Steel is valuable. The recycling rate is 70%, globally, no other material gets recycled more. Architecture in steel that does not become scrap has, however, a greater value. Even if ancient ruins were used like quarries to cut marble, we are more pleased about the columns that have been reused as spolia. Not unlike the mouldings in classical architecture, the metal profiles dividing and supporting the panels and panes of curtain wall facades provide modulation. And not unlike the classical orders, the constructive details of steel architecture convey syntax and grammar.
In fact, modern architecture is not as ephemeral, temporary, fashionable, transient, or impermanent as it is often accused of being. For its best structures, the classics served as point of reference. As Mies once said, "The purpose that the building serves is constantly changing, but we cannot afford to tear it down." Especially in modern steel architecture, the demand for consistency of form, even in the face of changing usage, is embodied.
But why then are these structures being scrapped today? Even if, as in the case of Rouge Ekkehard Fahr's late addition to Munich's main railway station, they were specifically created on the premise to be remodeled and reused. The spoils not harvested should be a warning for similar intentions today.
CV
Andreas Putz graduated at ETH Zürich in 2007. In 2015, he completed his doctoral thesis at ETH Zürich. He has worked as an architect first in Basel and later in Dresden.
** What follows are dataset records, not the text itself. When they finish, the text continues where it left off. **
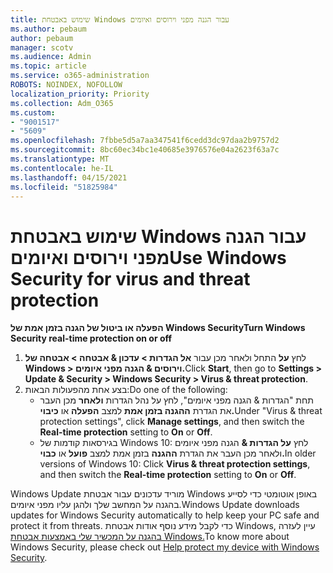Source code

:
 ```yaml
---
title: שימוש באבטחת Windows עבור הגנה מפני וירוסים ואיומים
ms.author: pebaum
author: pebaum
manager: scotv
ms.audience: Admin
ms.topic: article
ms.service: o365-administration
ROBOTS: NOINDEX, NOFOLLOW
localization_priority: Priority
ms.collection: Adm_O365
ms.custom:
- "9001517"
- "5609"
ms.openlocfilehash: 7fbbe5d5a7aa347541f6cedd3dc97daa2b9757d2
ms.sourcegitcommit: 8bc60ec34bc1e40685e3976576e04a2623f63a7c
ms.translationtype: MT
ms.contentlocale: he-IL
ms.lasthandoff: 04/15/2021
ms.locfileid: "51825984"
---
```

# <a name="use-windows-security-for-virus-and-threat-protection"></a><span data-ttu-id="7a0c1-102">שימוש באבטחת Windows עבור הגנה מפני וירוסים ואיומים</span><span class="sxs-lookup"><span data-stu-id="7a0c1-102">Use Windows Security for virus and threat protection</span></span>

<span data-ttu-id="7a0c1-103">**הפעלה או ביטול של הגנה בזמן אמת של Windows Security**</span><span class="sxs-lookup"><span data-stu-id="7a0c1-103">**Turn Windows Security real-time protection on or off**</span></span>

1. <span data-ttu-id="7a0c1-104">לחץ **על** התחל ולאחר מכן עבור **אל הגדרות > עדכון & אבטחה > אבטחה של Windows > וירוסים & הגנה מפני איומים.**</span><span class="sxs-lookup"><span data-stu-id="7a0c1-104">Click **Start**, then go to **Settings > Update & Security > Windows Security > Virus & threat protection**.</span></span>
2. <span data-ttu-id="7a0c1-105">בצע אחת מהפעולות הבאות:</span><span class="sxs-lookup"><span data-stu-id="7a0c1-105">Do one of the following:</span></span>
    - <span data-ttu-id="7a0c1-106">תחת "הגדרות & הגנה מפני איומים", לחץ על נהל הגדרות **ולאחר** מכן העבר את הגדרת **ההגנה בזמן אמת** למצב **הפעלה** או **כיבוי.**</span><span class="sxs-lookup"><span data-stu-id="7a0c1-106">Under "Virus & threat protection settings", click **Manage settings**, and then switch the **Real-time protection** setting to **On** or **Off**.</span></span>
    - <span data-ttu-id="7a0c1-107">בגירסאות קודמות של Windows 10: לחץ **על הגדרות &** הגנה מפני איומים ולאחר מכן העבר את הגדרת **ההגנה** בזמן אמת למצב **פועל** או **כבוי.**</span><span class="sxs-lookup"><span data-stu-id="7a0c1-107">In older versions of Windows 10: Click **Virus & threat protection settings**, and then switch the **Real-time protection** setting to **On** or **Off**.</span></span>

<span data-ttu-id="7a0c1-108">Windows Update מוריד עדכונים עבור אבטחת Windows באופן אוטומטי כדי לסייע בהגנה על המחשב שלך ולהגן עליו מפני איומים.</span><span class="sxs-lookup"><span data-stu-id="7a0c1-108">Windows Update downloads updates for Windows Security automatically to help keep your PC safe and protect it from threats.</span></span> <span data-ttu-id="7a0c1-109">כדי לקבל מידע נוסף אודות אבטחת Windows, עיין לעזרה [בהגנה על המכשיר שלי באמצעות אבטחת Windows.](https://support.microsoft.com/help/17464/windows-10-help-protect-my-device-with-windows-security)</span><span class="sxs-lookup"><span data-stu-id="7a0c1-109">To know more about Windows Security, please check out [Help protect my device with Windows Security](https://support.microsoft.com/help/17464/windows-10-help-protect-my-device-with-windows-security).</span></span>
From 2009 onwards he was in charge of the conversion of Erich Mendelsohn's former Schocken department store in Chemnitz. In 2018, he was appointed Professor of Recent Building Heritage Conservation at TUM.
His comprehensive research on recent building heritage has been funded amongst others by the ERC, DFG and BBSR. His more recent publications discuss alternative approaches to the repair and reuse of post-war office high-rises.